Differential metabolite identifications of rumen liquids between Haizi and Xuyi mountain buffaloes in the positive ion mode. (A) VIP values and Fold change of metabolites. (B) Volcano plots of differential metabolites based on log2Fold change and -log10P-value. (C) KEGG pathway enrichment of differential metabolites. The size of the black points indicates the number of differential metabolites enriched.

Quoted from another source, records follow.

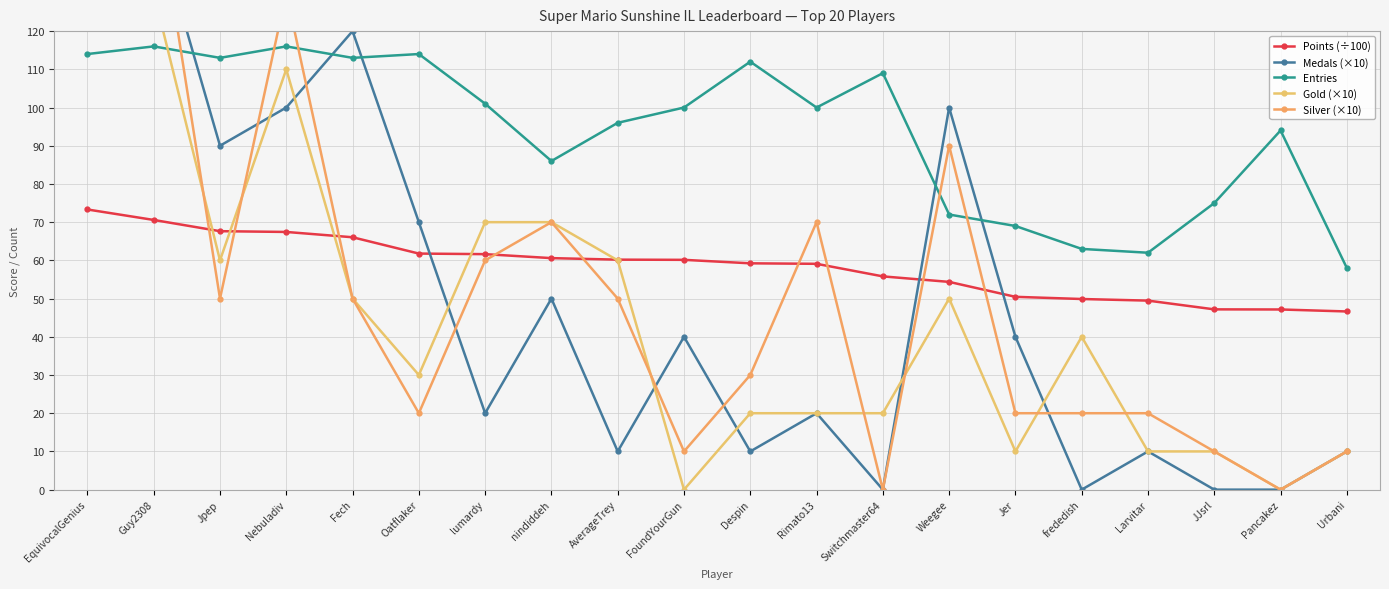

Reading left to right, list all the values displayed in this chart.

Points (÷100): EquivocalGenius=73.3	Guy2308=70.6	Jpep=67.6	Nebuladiv=67.4	Fech=66.0	Oatflaker=61.8	lumardy=61.6	nindiddeh=60.6	AverageTrey=60.2	FoundYourGun=60.1	Despin=59.2	Rimato13=59.1	Switchmaster64=55.8	Weegee=54.4	Jer=50.5	frededish=49.9	Larvitar=49.5	JJsrl=47.2	Pancakez=47.1	Urbani=46.6
Medals (×10): EquivocalGenius=360.0	Guy2308=150.0	Jpep=90.0	Nebuladiv=100.0	Fech=120.0	Oatflaker=70.0	lumardy=20.0	nindiddeh=50.0	AverageTrey=10.0	FoundYourGun=40.0	Despin=10.0	Rimato13=20.0	Switchmaster64=0.0	Weegee=100.0	Jer=40.0	frededish=0.0	Larvitar=10.0	JJsrl=0.0	Pancakez=0.0	Urbani=10.0
Entries: EquivocalGenius=114.0	Guy2308=116.0	Jpep=113.0	Nebuladiv=116.0	Fech=113.0	Oatflaker=114.0	lumardy=101.0	nindiddeh=86.0	AverageTrey=96.0	FoundYourGun=100.0	Despin=112.0	Rimato13=100.0	Switchmaster64=109.0	Weegee=72.0	Jer=69.0	frededish=63.0	Larvitar=62.0	JJsrl=75.0	Pancakez=94.0	Urbani=58.0
Gold (×10): EquivocalGenius=190.0	Guy2308=130.0	Jpep=60.0	Nebuladiv=110.0	Fech=50.0	Oatflaker=30.0	lumardy=70.0	nindiddeh=70.0	AverageTrey=60.0	FoundYourGun=0.0	Despin=20.0	Rimato13=20.0	Switchmaster64=20.0	Weegee=50.0	Jer=10.0	frededish=40.0	Larvitar=10.0	JJsrl=10.0	Pancakez=0.0	Urbani=10.0
Silver (×10): EquivocalGenius=140.0	Guy2308=160.0	Jpep=50.0	Nebuladiv=130.0	Fech=50.0	Oatflaker=20.0	lumardy=60.0	nindiddeh=70.0	AverageTrey=50.0	FoundYourGun=10.0	Despin=30.0	Rimato13=70.0	Switchmaster64=0.0	Weegee=90.0	Jer=20.0	frededish=20.0	Larvitar=20.0	JJsrl=10.0	Pancakez=0.0	Urbani=10.0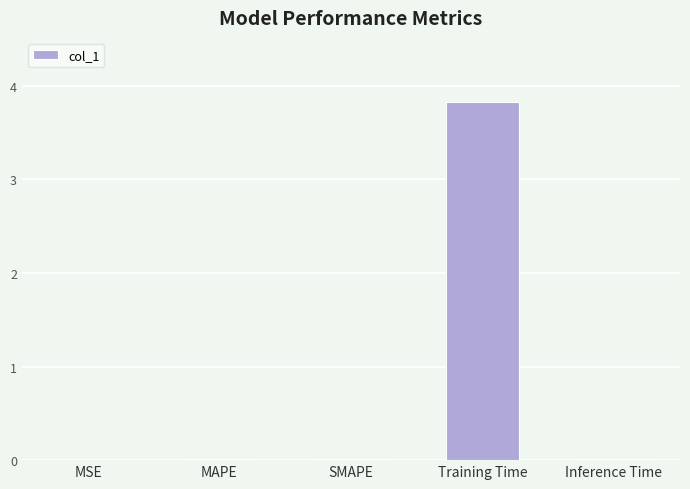

What is the approximate value at Training Time?

3.8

Metagenomic profiling and taxonomic classification

The rumen metagenome generated 69.15 GB and 45.76 GB of raw data and 68.96 GB and 45.65 GB of clean data for HZ and XYM buffaloes, respectively (Supplementary table S2). Compared to XYM buffaloes, HZ buffaloes exhibited a significant increasing index but a significant decreasing in Simpson index (Supplementary figure S3). We identified 13 kingdoms, 221~222 phyla, 437~447 classes, 897~941 orders, 1725~1890 families, 4165 ~4630 genera, and 13827~15448 species (Supplementary figure S3). The top three taxa included Bacteroidaceae_bacterium (6.70% and 6.98%), Clostridia_bacterium (5.92% and 6.69%), and Lachnospiraceae_bacterium (5.29% and 4.10%) (Fig. 4A,B). The significant differences of taxa between two buffalo species were found in Prevotella_sp (P-value = 7.60 × 10−4) (Fig. 4C). The relationship of species with two buffalo species was visualized in the Circos plots (Fig. 4D). Based on the KEGG database of level 3, the metabolic pathways were enriched as the most significant pathway (Fig. 4E).

Fig. 4
figure 4

Comparative analysis of microbial composition and function at species level of Haizi (HZ) and Xuyi mountain (XYM) buffaloes. (A) The abundance percentages of HZ buffalo. (B) The abundance percentages of XYM buffalo. (C) The average relative abundance of the same species between HZ and XYM buffaloes. The vertical coordinate indicates the species under different classification levels. The horizontal coordinate indicates the abundance proportions of a certain species. Red asterisk indicates * of 0.01 < P-value ≤ 0.05, ** of 0.001 < P-value ≤ 0.01, *** of P-value ≤ 0.001. (D) Circos plots of species in relationship with HZ and XYM buffaloes. The abundance distribution of different species is connected through the inner color bands. The left semicircle (smaller circle) indicates the composition of species, while the right semicircle (larger circle) indicates the distribution of species. (E) Comparison of microbial functions based on the KEGG database at KEGG level 3. The vertical coordinate indicates the KEGG function names under different classification levels. The horizontal coordinate indicates the abundance proportions of a certain KEGG function.

Ethics declarations

All experimental procedures and protocols were approved by the Research Committee of Jiangsu Academy of Agricultural Sciences following the regulations for the Administration of Affairs Concerning Experimental Animals (Decree No. 63 of Jiangsu Academy of Agricultural Science on 8 July 2014). All experiments were performed in accordance with the ARRIVE (Animal Research: Reporting In Vivo Experiments) guidelines.